Michael Kanellos Staff Writer, CNET News.com
Michael Kanellos is editor at large at CNET News.com, where he covers hardware, research and development, start-ups and the tech industry overseas.
Michael Kanellos
2 min read

In the 19th Century, you might have studied three Rs, but Richard Newton, dean of the UC Berkeley College of Engineering, says that the three Es are the ones to watch in the 21st Century.

They are energy, epidemics and education.

If we figure out the first one, avoid the second, and get as much of the third as possible we should be OK. Synthetic biology, in which microrganisms churn out methane or medicines, could become key fields in controlling epidemics and solving the energy crisis.

Newton, speaking at an all-day symposium on campus designed to highlight work going on in the university's labs, sketched out his vision for how corporate-university-government relations will work in the future. Basically, since private corporations have mostly given up on hard research, universities will become scientific demilitarization zones of sort for private enterprise.

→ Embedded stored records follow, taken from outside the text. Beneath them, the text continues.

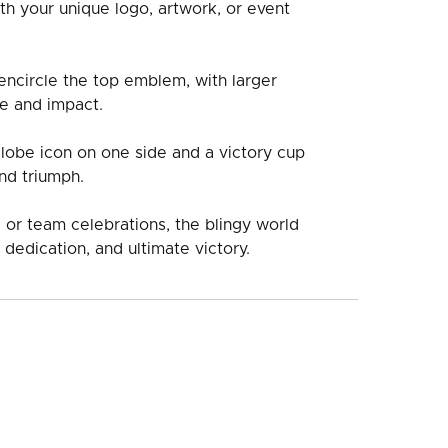
th your unique logo, artwork, or event
ncircle the top emblem, with larger
e and impact.
globe icon on one side and a victory cup
nd triumph.
 or team celebrations, the blingy world
 dedication, and ultimate victory.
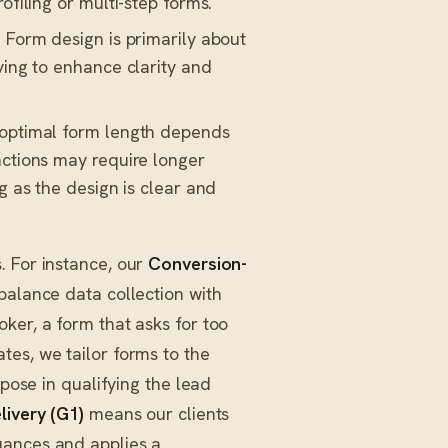
ofiling or multi-step forms.
: Form design is primarily about
ving to enhance clarity and
 optimal form length depends
actions may require longer
g as the design is clear and
. For instance, our
Conversion-
balance data collection with
ker, a form that asks for too
tes, we tailor forms to the
rpose in qualifying the lead
livery (G1)
means our clients
uances and applies a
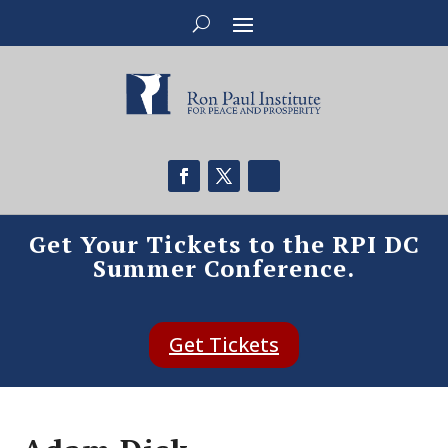
Get Your Tickets to the RPI DC
Summer Conference.
Get Tickets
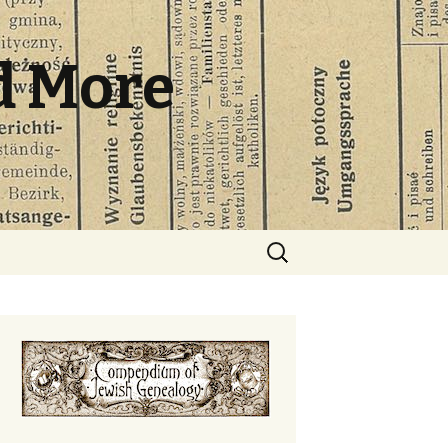
d More
Search
for:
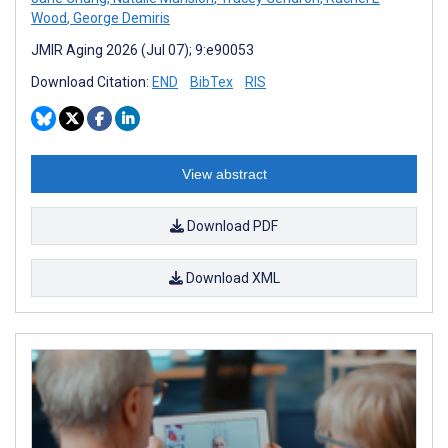
Wood
,
George Demiris
JMIR Aging 2026 (Jul 07); 9:e90053
Download Citation:
END
BibTex
RIS
View abstract
Download PDF
Download XML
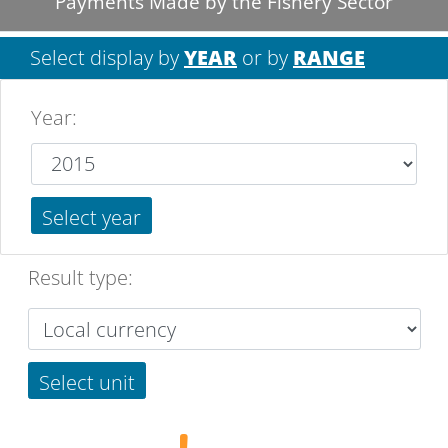
Payments Made by the Fishery Sector
Select display by
YEAR
or by
RANGE
Year
:
Select year
Result type:
Select unit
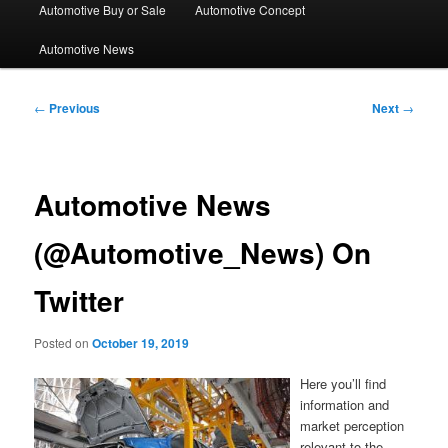
Automotive Buy or Sale
Automotive Concept
Automotive News
Post
←
Previous
Next
→
navigation
Automotive News
(@Automotive_News) On
Twitter
Posted on
October 19, 2019
Here you’ll find
information and
market perception
relevant to the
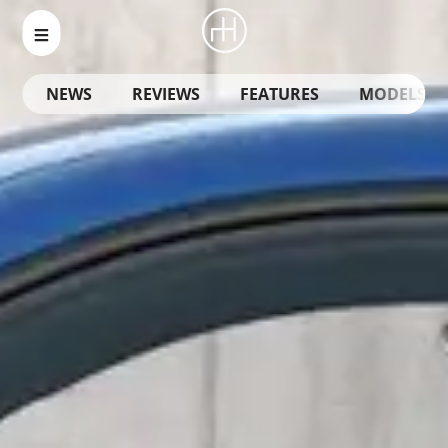
NEWS
REVIEWS
FEATURES
MODELS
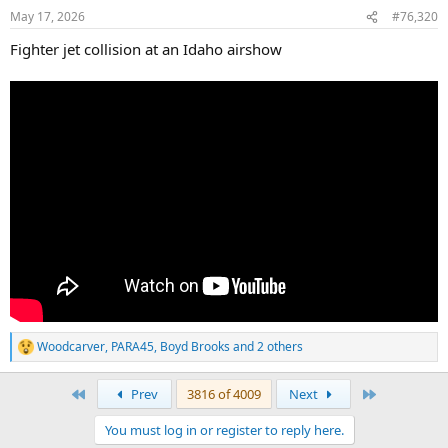
n
May 17, 2026
#76,320
s
:
Fighter jet collision at an Idaho airshow
Woodcarver
,
PARA45
,
Boyd Brooks
and 2 others
R
e
a
First
Last
Prev
3816 of 4009
Next
c
t
You must log in or register to reply here.
i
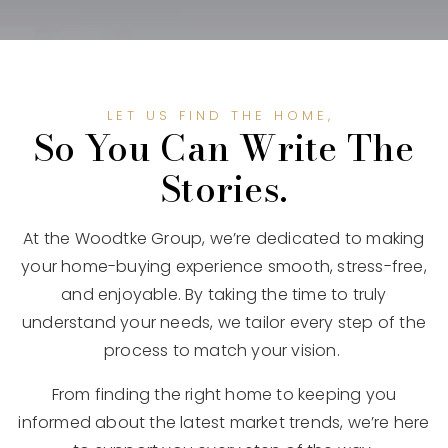
LET US FIND THE HOME,
So You Can Write The
Stories.
At the Woodtke Group, we’re dedicated to making
your home-buying experience smooth, stress-free,
and enjoyable. By taking the time to truly
understand your needs, we tailor every step of the
process to match your vision.
From finding the right home to keeping you
informed about the latest market trends, we’re here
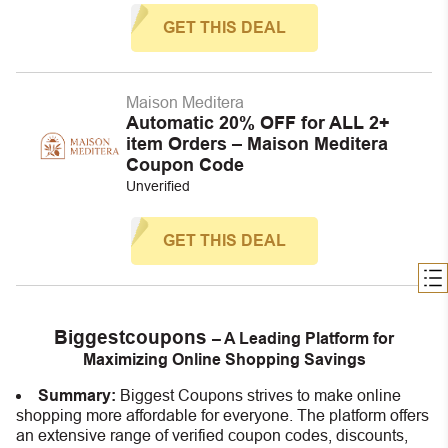
GET THIS DEAL
Maison Meditera
Automatic 20% OFF for ALL 2+
item Orders – Maison Meditera
Coupon Code
Unverified
GET THIS DEAL
Biggestcoupons
– A Leading Platform for
Maximizing Online Shopping Savings
Summary:
Biggest Coupons strives to make online
shopping more affordable for everyone. The platform offers
an extensive range of verified coupon codes, discounts,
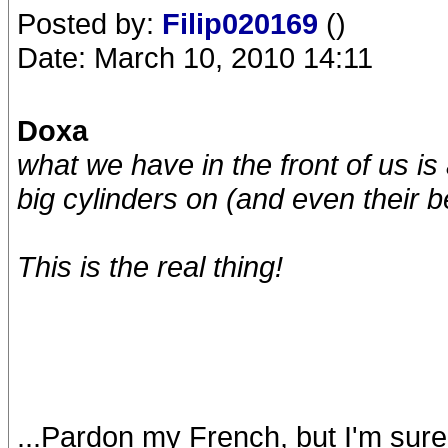
Posted by:
Filip020169
()
Date: March 10, 2010 14:11
Doxa
what we have in the front of us is
big cylinders on (and even their be
This is
the
real thing!
...Pardon my French, but I'm sure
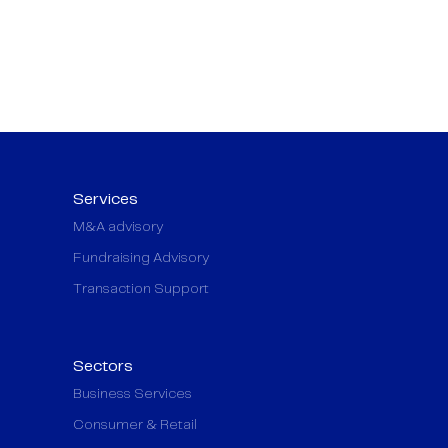
Services
M&A advisory
Fundraising Advisory
Transaction Support
Sectors
Business Services
Consumer & Retail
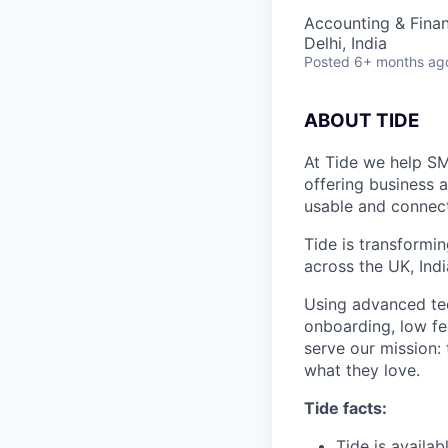
Accounting & Fina
Delhi, India
Posted
6+ months ag
ABOUT TIDE
At Tide we help SM
offering business 
usable and connect
Tide is transformi
across the UK, Ind
Using advanced tec
onboarding, low fe
serve our mission:
what they love.
Tide facts:
Tide is availa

And, unlike Thomas "The world is flat" Friedman, Newton says that regional city states that master technology and finance will emerge as world powers. The San Francisco Bay Area, he posited, can be looked at as one big company. In fact, he's trying to get a student now to study the region as if it were a unified whole to see how revenues and profits are balancing with expenses. Someday, you may even see Chinese universities open branches in the Bay Area (although Newton also expressed skepticism about U.S. universities opening branches up in Qatar.

"The real irony of the flat world is that where you are has never been so important," he said.